Powered by strong consumer spending, the U.S. economy grew at the fastest pace in two years from July through September, the government said Thursday in a slight upgrade of its first estimate.
America’s gross domestic product — the nation’s output of goods and services — rose at a 4.4% annual pace in the third quarter, the Commerce Department reported Thursday, up from 3.8% in the April-June quarter and from the 4.3% growth the department initially estimated. The economy hasn’t grown faster since third-quarter 2023.
Consumer spending, which accounts for 70% of U.S. GDP, grew at a healthy 3.5% pace.
Spending on services such as healthcare rose 3.6% versus a 3% uptick on goods spending, including an increase of just 1.6% on so-called durable goods such as cars that are meant to last at least three years.
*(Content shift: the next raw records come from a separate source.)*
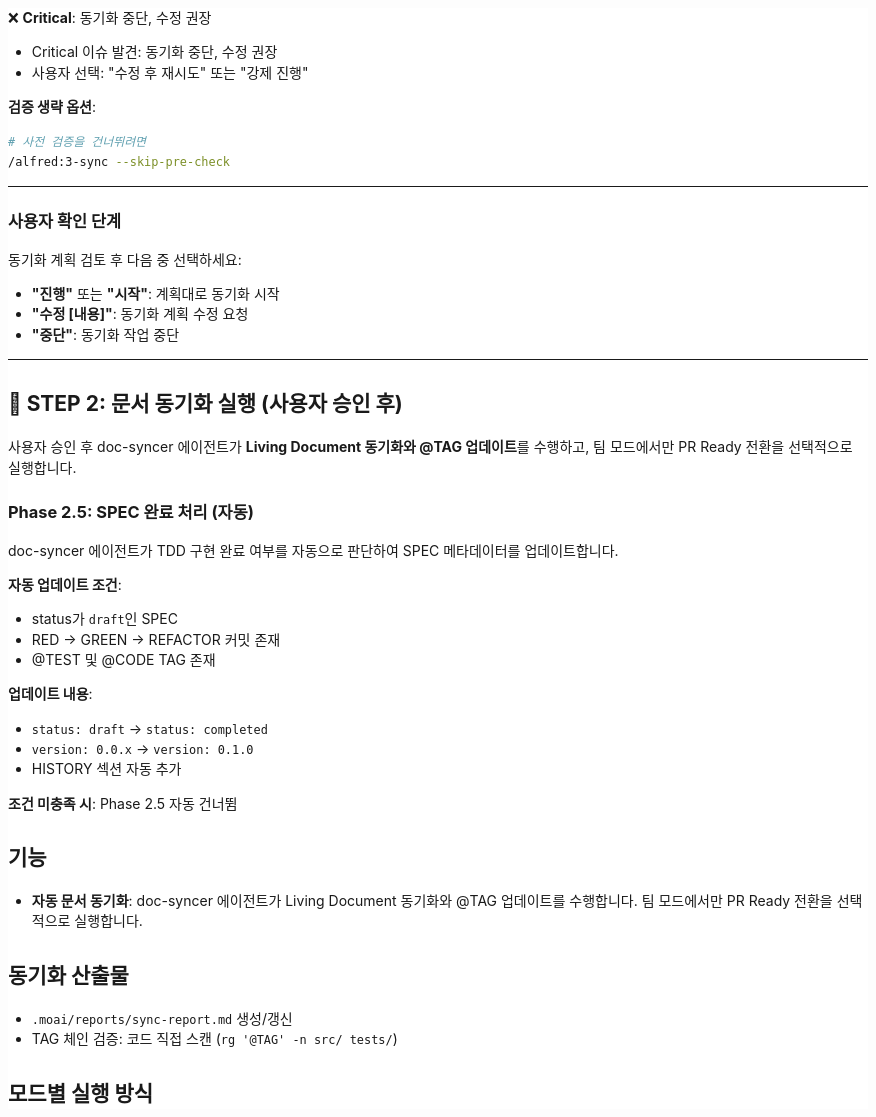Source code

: ❌ **Critical**: 동기화 중단, 수정 권장
- Critical 이슈 발견: 동기화 중단, 수정 권장
- 사용자 선택: "수정 후 재시도" 또는 "강제 진행"

**검증 생략 옵션**:
```bash
# 사전 검증을 건너뛰려면
/alfred:3-sync --skip-pre-check
```

---

### 사용자 확인 단계

동기화 계획 검토 후 다음 중 선택하세요:
- **"진행"** 또는 **"시작"**: 계획대로 동기화 시작
- **"수정 [내용]"**: 동기화 계획 수정 요청
- **"중단"**: 동기화 작업 중단

---

## 🚀 STEP 2: 문서 동기화 실행 (사용자 승인 후)

사용자 승인 후 doc-syncer 에이전트가 **Living Document 동기화와 @TAG 업데이트**를 수행하고, 팀 모드에서만 PR Ready 전환을 선택적으로 실행합니다.

### Phase 2.5: SPEC 완료 처리 (자동)

doc-syncer 에이전트가 TDD 구현 완료 여부를 자동으로 판단하여 SPEC 메타데이터를 업데이트합니다.

**자동 업데이트 조건**:
- status가 `draft`인 SPEC
- RED → GREEN → REFACTOR 커밋 존재
- @TEST 및 @CODE TAG 존재

**업데이트 내용**:
- `status: draft` → `status: completed`
- `version: 0.0.x` → `version: 0.1.0`
- HISTORY 섹션 자동 추가

**조건 미충족 시**: Phase 2.5 자동 건너뜀

## 기능

- **자동 문서 동기화**: doc-syncer 에이전트가 Living Document 동기화와 @TAG 업데이트를 수행합니다. 팀 모드에서만 PR Ready 전환을 선택적으로 실행합니다.

## 동기화 산출물

- `.moai/reports/sync-report.md` 생성/갱신
- TAG 체인 검증: 코드 직접 스캔 (`rg '@TAG' -n src/ tests/`)

## 모드별 실행 방식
Business investment (excluding homebuilding) rose at a 3.2% clip, partly reflecting bets on artificial intelligence.
Despite the strong growth numbers, many Americans are dissatisfied with the state of the economy and especially the high cost of living.
Employers have added a lackluster 28,000 jobs a month since March. In the 2021-2023 hiring boom that followed COVID-19 lockdowns, by contrast, they were creating 400,000 jobs a month. Still, the unemployment rate remains low at 4.4%, suggesting a no-hire, no-fire labor market with companies hesitant to bring on new employees but reluctant to let go of the ones they have.
“The United States is experiencing a jobless boom where strong growth is powered by AI investments and consumption by wealthier families, but there is almost no hiring,” said Heather Long, chief economist at Navy Federal Credit Union. “It’s an uneasy situation for many middle-class families.”